Directions for this task ::
Could you rewrite the lines from the one containing "Klik op **Volgende**." through the end of the records, changing "gegevens" to "informatie" and leaving everything else unchanged?
━━━ Records for processing
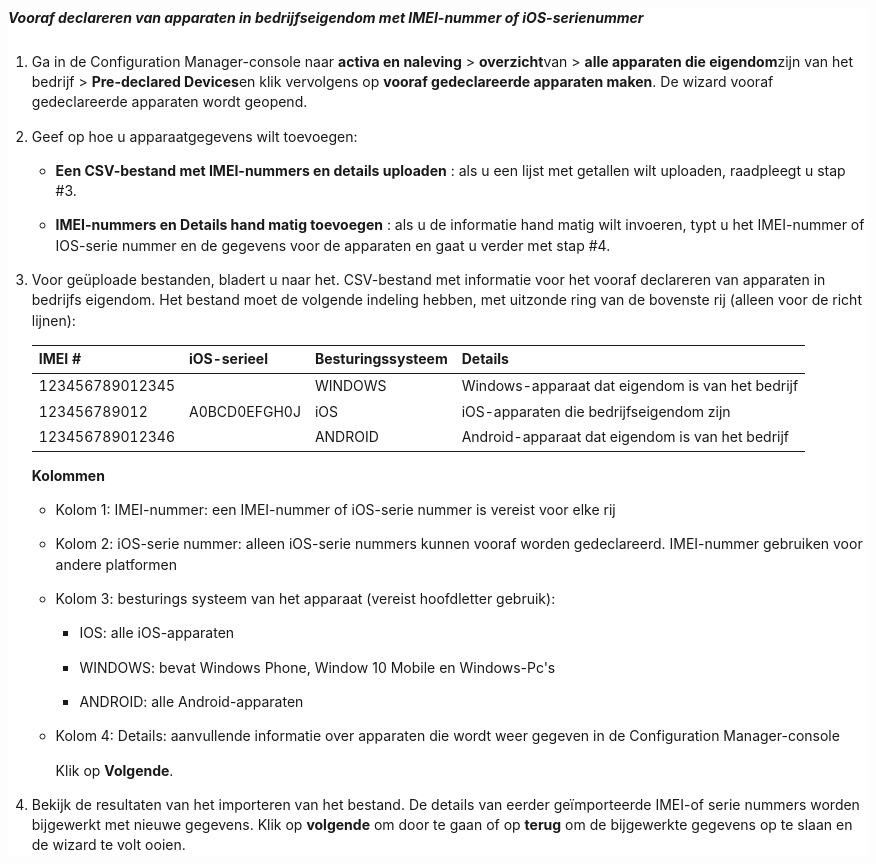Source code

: ##### <a name="pre-declare-corporate-owned-devices-with-imei-or-ios-serial-number"></a>Vooraf declareren van apparaten in bedrijfseigendom met IMEI-nummer of iOS-serienummer  

1. Ga in de Configuration Manager-console naar **activa en naleving**  >  **overzicht**van  >  **alle apparaten die eigendom**zijn van het bedrijf  >  **Pre-declared Devices**en klik vervolgens op **vooraf gedeclareerde apparaten maken**. De wizard vooraf gedeclareerde apparaten wordt geopend.  

2. Geef op hoe u apparaatgegevens wilt toevoegen:  

   -   **Een CSV-bestand met IMEI-nummers en details uploaden** : als u een lijst met getallen wilt uploaden, raadpleegt u stap #3.  

   -   **IMEI-nummers en Details hand matig toevoegen** : als u de informatie hand matig wilt invoeren, typt u het IMEI-nummer of IOS-serie nummer en de gegevens voor de apparaten en gaat u verder met stap #4.  

3. Voor geüploade bestanden, bladert u naar het. CSV-bestand met informatie voor het vooraf declareren van apparaten in bedrijfs eigendom. Het bestand moet de volgende indeling hebben, met uitzonde ring van de bovenste rij (alleen voor de richt lijnen):  

   |**IMEI #**|**iOS-serieel**|**Besturingssysteem**|**Details**|
   |---|---|---|---|
   |123456789012345||WINDOWS|Windows-apparaat dat eigendom is van het bedrijf|
   |123456789012|A0BCD0EFGH0J|iOS|iOS-apparaten die bedrijfseigendom zijn|
   |123456789012346||ANDROID|Android-apparaat dat eigendom is van het bedrijf|

    **Kolommen**  

   - Kolom 1: IMEI-nummer: een IMEI-nummer of iOS-serie nummer is vereist voor elke rij  

   - Kolom 2: iOS-serie nummer: alleen iOS-serie nummers kunnen vooraf worden gedeclareerd. IMEI-nummer gebruiken voor andere platformen  

   - Kolom 3: besturings systeem van het apparaat (vereist hoofdletter gebruik):  

     -   IOS: alle iOS-apparaten  

     -   WINDOWS: bevat Windows Phone, Window 10 Mobile en Windows-Pc's  

     -   ANDROID: alle Android-apparaten  

   - Kolom 4: Details: aanvullende informatie over apparaten die wordt weer gegeven in de Configuration Manager-console  

     Klik op **Volgende**.  

4. Bekijk de resultaten van het importeren van het bestand. De details van eerder geïmporteerde IMEI-of serie nummers worden bijgewerkt met nieuwe gegevens.  Klik op **volgende** om door te gaan of op **terug** om de bijgewerkte gegevens op te slaan en de wizard te volt ooien.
━━━━━━
Answer to this exercise ::
     Klik op **Volgende**.  

4. Bekijk de resultaten van het importeren van het bestand. De details van eerder geïmporteerde IMEI-of serie nummers worden bijgewerkt met nieuwe informatie.  Klik op **volgende** om door te gaan of op **terug** om de bijgewerkte informatie op te slaan en de wizard te volt ooien.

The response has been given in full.